All of this makes DAOs a powerful tool for any community driven, impact generating, real world public good.
DAOs can deliver significant value for public sector organizations
DAOs can maintain transparency and accountability to donors and the public
DAOs can foster better collaboration between multiple stakeholders, especially in contexts of coordinating collective action (e.g. programs involving local governments, implementing partners etc.)
DAOs present the opportunity to plug into innovative fund-raising mechanisms utilizing digital assets thus widening the possibilities of fund raising
DAOs can allocate funds towards specific goals while enhancing existing project governance and decision making
DAOs powered by digital asset treasuries, compliant with the latest digital asset regulations (such as KYC, Travel rules, Sanction lists etc.) can reduce the fees incurred when funds are transferred across counties.
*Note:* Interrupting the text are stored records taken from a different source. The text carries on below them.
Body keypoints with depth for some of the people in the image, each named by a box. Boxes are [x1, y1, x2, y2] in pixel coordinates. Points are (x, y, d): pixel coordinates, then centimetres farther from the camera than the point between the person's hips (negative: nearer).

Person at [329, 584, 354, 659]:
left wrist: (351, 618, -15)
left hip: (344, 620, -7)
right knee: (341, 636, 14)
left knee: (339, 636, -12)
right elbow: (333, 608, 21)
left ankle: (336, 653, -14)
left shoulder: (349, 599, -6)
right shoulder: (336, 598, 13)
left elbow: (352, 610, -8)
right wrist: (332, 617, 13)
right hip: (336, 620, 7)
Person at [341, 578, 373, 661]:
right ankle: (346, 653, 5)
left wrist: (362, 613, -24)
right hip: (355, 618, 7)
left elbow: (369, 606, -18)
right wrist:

DAO tooling and the blockchain space is dominated by open-source, modular software tooling which can be combined into a powerful digital public good
While the popular DAOs are primarily powered by digital assets, one does not need to wait for institutional adoption of digital assets before trialing out certain components of typical DAOs - e.g. digital signatures, off-chain governance mechanisms etc.
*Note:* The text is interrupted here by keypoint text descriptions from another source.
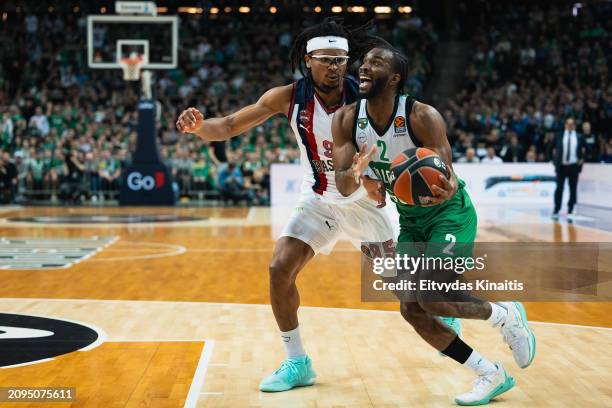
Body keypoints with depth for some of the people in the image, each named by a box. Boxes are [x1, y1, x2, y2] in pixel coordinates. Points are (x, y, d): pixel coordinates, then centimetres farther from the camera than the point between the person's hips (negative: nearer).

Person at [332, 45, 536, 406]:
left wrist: (446, 189, -51)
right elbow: (343, 187, -14)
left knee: (432, 297, -23)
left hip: (449, 212, -6)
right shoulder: (347, 120, -10)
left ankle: (507, 316, 8)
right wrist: (355, 173, -38)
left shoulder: (423, 117, -24)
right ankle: (493, 376, 12)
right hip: (410, 219, 6)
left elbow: (448, 178, -26)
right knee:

UNICEF is home to the first digital asset mechanism in the UN – the UNICEF Cryptofund - where digital assets are received, held and subsequently transferred out as payments to vendors or grants to early-stage startups aligned with the UNICEF Venture Fund.
DAO tooling is predominantly open source, modular and simple to build on. They can be tested, deployed and integrated to create a coherent solution with relatively less effort compared to building a brand-new tool.
In this spirit, the Ventures team in collaboration with a UNICEF CryptoFund portfolio company developed a prototype DAO, to test mechanisms for supporting public goods, learn from them and iterate this platform further.
The first DAO prototype – Primero DAO
The Venture’s team collaborated with Primero and Xcapit, supporting the development of a DAO with the objective of bringing together the community to govern, allocate funds and take collective action for Digital Public Goods with a proven track record of contributing towards SDGs.
Primero is a widely deployed digital transformation tool for social workers supporting children and survivors of violence. Primero is not only used in more than 80 countries but is supported by multiple agencies who deal with child protection and gender-based violence, including UNICEF. The solution is available as an open-source DPG with a broad user base, community and thousands of stakeholders, making it an ideal candidate to leverage the benefits of a DAO.
The Primero DAO is designed on the following premise:
Retaining relevance – Being a multi-agency, multicountry tool with thousands of stakeholders, can the central Primero think tank make relevant decisions by involving their community in an open DAO discussion forum?
Technical sustainability – While Primero has benefitted from hundreds of altruistic contributions of time/effort to develop their code/content base, can this be made more sustainable and focused by incentivizing contributions from the wider developer community (through mechanisms such as bounty programs) in exchange for digital asset rewards?
Financial sustainability – If Primero is enabled with a digital asset treasury, can we explore options to benefit financially from tapping into the various sources of funding for public goods available in Web3?
We have supported Xcapit in October 2023 to develop this prototype and continue to explore its potential.